A rugby league footballer who played in the 1970s and 1980s. He played for Valleys Toowoomba, Toowoomba Clydesdales, Queensland, North Sydney, Inaugural Queensland State of Origin 1980, Canberra Raiders. Went on to be Queensland Maroons and Australian Selector 1996-2016.

Allan Smith is an Australian former rugby league footballer who played in the 1970s and 1980s. Allan started his football career in Toowoomba playing for Valleys. Allan Smith played for the Queensland Maroons.

==Biography==
Originally from the Toowoomba Region, where he played for Valleys, he represented the Queensland team in 1976 to 1979. It was the 1979 game where he scored a record 4 tries in Queensland's loss to New South Wales. He then moved to the New South Wales Rugby League premiership to play for the North Sydney Bears, making him no longer eligible for selection for Queensland in the first two matches of the 1980 interstate series. However, with the last match of that series being the experimental first ever State of Origin match, Smith was able to be recalled to play five-eighth for the Maroons.

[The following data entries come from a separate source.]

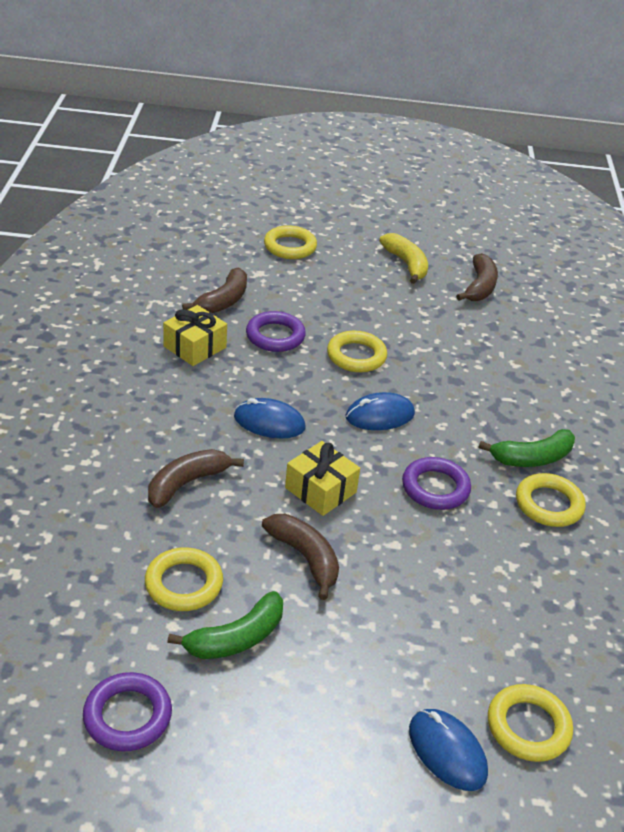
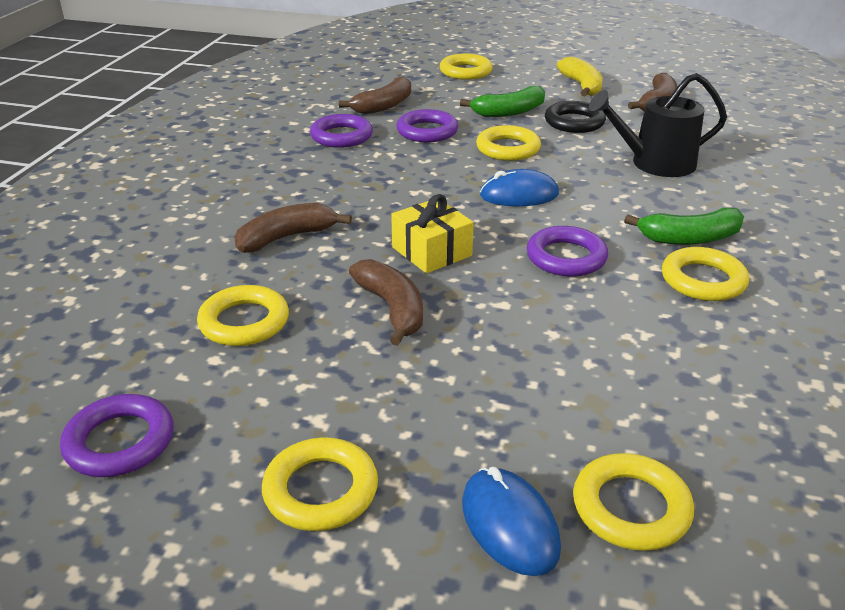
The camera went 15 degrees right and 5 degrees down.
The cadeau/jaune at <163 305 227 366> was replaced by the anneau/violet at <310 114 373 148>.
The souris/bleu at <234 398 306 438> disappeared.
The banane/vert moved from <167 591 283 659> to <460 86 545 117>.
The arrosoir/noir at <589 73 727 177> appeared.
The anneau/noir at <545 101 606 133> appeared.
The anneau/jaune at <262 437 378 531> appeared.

After playing in the Canberra Raiders inaugural season in 1982 and also 1983 Smith went onto Captain/Coach the Gold Coast Tigers to a Premiership and also played for and coached the Gold Coast Vikings Representative Team. In 1988 he joined the coaching staff of the Gold Coast Giants/Seagulls
in the NSW Rugby League Premiership. He has since been a selector for the Queensland Origin team and Australian Kangaroos from 1996-2016.